**Aim:** Count the lines of the records below that contain the string "Noted", treating uppercase and lowercase letters as different, and give only that number.

***

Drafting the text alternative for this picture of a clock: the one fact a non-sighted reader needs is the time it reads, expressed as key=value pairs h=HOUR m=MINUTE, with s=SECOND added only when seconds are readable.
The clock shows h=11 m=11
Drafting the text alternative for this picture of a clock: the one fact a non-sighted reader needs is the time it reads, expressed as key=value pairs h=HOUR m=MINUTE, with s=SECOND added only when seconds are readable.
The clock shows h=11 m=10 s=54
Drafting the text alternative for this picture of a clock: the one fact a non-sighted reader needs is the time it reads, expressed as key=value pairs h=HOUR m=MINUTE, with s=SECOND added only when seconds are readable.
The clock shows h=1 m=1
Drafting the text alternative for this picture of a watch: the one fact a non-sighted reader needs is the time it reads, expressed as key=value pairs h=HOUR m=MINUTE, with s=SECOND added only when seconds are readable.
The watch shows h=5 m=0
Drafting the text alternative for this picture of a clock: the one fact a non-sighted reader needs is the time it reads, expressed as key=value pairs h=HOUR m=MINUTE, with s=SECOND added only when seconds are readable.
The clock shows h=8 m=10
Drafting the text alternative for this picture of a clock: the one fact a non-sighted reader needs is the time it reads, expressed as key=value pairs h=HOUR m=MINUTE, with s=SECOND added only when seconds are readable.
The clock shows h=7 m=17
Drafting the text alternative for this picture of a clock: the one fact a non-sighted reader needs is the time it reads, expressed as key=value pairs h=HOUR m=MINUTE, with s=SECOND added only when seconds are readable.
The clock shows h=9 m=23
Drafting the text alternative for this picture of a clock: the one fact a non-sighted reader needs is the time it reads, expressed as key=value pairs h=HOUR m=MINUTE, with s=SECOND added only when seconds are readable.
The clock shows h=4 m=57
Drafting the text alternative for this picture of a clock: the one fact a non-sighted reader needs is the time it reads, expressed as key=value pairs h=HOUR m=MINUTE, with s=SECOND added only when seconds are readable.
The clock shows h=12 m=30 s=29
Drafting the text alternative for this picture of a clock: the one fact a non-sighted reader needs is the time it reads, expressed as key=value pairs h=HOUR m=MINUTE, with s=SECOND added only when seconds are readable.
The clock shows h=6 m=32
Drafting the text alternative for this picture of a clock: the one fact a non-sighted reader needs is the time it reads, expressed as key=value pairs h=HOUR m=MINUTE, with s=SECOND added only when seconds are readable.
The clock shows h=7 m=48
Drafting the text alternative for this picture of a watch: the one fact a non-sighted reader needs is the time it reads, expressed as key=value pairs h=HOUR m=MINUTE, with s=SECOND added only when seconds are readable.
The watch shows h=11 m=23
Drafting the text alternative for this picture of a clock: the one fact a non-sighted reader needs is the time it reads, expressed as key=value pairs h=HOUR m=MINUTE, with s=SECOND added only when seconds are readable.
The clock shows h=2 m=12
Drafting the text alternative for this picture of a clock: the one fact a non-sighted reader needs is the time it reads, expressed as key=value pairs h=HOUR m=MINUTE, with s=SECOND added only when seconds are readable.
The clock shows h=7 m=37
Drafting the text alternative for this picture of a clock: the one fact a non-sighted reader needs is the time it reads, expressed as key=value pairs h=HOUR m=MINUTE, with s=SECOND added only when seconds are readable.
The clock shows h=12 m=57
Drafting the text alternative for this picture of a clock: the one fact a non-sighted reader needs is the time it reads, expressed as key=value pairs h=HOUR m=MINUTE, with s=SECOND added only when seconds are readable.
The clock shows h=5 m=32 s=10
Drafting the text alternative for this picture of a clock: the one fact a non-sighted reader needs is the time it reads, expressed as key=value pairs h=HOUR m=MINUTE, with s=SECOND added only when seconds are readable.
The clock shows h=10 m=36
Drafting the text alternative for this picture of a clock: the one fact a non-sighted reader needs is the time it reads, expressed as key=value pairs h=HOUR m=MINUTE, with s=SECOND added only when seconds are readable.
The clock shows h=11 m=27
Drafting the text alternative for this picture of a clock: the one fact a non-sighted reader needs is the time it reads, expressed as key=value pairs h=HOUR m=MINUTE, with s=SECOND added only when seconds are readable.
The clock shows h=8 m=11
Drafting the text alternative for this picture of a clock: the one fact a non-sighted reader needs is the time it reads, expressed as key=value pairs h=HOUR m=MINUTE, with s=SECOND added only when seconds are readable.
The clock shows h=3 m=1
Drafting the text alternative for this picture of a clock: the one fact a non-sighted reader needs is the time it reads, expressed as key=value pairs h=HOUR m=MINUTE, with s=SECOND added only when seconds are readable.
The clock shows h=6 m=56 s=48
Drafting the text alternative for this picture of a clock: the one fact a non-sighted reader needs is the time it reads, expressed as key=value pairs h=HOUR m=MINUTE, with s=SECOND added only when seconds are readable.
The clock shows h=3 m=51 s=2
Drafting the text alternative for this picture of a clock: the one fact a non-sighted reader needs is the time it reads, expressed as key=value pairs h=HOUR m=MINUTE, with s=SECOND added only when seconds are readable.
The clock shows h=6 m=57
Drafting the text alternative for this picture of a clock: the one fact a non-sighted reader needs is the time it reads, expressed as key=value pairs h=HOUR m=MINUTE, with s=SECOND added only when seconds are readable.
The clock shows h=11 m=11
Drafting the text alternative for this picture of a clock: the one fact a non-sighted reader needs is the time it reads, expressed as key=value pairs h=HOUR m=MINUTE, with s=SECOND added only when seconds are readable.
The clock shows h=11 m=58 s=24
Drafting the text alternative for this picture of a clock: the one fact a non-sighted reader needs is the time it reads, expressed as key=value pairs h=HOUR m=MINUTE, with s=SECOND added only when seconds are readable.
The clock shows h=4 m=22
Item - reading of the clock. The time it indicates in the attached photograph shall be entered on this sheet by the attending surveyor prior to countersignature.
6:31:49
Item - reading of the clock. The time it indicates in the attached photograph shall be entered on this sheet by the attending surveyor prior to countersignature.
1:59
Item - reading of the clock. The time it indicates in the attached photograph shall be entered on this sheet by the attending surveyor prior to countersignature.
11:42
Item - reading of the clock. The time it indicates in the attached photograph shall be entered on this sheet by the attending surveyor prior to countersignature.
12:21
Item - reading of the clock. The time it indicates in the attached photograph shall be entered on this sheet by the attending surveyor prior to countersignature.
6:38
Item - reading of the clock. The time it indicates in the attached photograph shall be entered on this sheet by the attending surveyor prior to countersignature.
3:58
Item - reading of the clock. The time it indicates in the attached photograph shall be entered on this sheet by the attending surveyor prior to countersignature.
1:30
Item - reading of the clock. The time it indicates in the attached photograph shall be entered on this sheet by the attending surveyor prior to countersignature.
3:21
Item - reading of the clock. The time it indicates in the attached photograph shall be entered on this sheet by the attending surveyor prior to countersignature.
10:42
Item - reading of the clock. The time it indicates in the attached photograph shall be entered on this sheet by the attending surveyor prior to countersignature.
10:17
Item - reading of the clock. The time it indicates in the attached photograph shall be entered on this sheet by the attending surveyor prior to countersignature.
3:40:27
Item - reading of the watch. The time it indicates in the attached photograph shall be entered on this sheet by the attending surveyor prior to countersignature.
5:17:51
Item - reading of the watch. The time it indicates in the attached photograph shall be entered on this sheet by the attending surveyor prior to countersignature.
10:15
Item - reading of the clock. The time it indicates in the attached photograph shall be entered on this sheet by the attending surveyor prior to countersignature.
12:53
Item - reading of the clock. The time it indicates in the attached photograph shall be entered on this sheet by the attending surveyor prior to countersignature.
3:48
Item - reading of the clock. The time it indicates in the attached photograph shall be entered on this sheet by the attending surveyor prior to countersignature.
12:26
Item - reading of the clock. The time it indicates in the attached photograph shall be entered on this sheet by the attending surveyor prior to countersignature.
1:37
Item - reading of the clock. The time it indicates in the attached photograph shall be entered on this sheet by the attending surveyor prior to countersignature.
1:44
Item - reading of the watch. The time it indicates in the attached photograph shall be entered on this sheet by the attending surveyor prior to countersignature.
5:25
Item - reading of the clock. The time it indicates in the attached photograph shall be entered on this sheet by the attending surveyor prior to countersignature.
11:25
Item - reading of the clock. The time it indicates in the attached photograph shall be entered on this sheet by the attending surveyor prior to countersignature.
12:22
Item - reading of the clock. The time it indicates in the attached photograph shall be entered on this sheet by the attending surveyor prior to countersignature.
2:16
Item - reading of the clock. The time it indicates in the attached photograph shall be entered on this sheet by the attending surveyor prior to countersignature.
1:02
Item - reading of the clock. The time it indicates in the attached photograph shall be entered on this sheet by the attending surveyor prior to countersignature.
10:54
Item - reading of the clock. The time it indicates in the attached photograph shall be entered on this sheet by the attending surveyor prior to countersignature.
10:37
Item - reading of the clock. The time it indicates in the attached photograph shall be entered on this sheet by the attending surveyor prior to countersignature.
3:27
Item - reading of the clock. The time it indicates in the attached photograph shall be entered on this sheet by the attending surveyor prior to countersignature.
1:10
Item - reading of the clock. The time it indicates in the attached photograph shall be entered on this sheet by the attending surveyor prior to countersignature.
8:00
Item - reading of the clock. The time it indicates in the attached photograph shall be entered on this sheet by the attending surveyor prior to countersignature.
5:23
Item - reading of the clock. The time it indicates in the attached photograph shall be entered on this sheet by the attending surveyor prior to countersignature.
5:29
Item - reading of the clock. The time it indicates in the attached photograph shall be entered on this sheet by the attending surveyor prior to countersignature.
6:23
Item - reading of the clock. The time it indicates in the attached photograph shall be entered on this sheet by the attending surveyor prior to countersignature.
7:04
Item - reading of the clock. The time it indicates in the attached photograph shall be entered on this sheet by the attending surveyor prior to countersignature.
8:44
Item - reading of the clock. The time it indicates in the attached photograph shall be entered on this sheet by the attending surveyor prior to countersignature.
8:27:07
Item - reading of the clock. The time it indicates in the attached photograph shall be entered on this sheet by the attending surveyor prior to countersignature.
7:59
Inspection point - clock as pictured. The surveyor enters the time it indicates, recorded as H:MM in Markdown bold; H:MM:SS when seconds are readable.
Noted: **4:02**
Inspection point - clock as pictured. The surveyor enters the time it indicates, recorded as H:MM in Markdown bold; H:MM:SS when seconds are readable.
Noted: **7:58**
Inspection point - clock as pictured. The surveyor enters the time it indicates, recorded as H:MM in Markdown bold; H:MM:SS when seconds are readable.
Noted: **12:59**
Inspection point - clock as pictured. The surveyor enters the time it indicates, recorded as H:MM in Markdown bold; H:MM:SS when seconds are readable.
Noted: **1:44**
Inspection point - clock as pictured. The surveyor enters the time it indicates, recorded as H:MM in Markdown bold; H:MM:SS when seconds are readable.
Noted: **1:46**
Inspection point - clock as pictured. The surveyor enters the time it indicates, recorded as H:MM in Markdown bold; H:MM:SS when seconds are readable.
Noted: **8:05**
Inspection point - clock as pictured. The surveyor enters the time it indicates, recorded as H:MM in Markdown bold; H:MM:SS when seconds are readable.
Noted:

***

**Response:** 7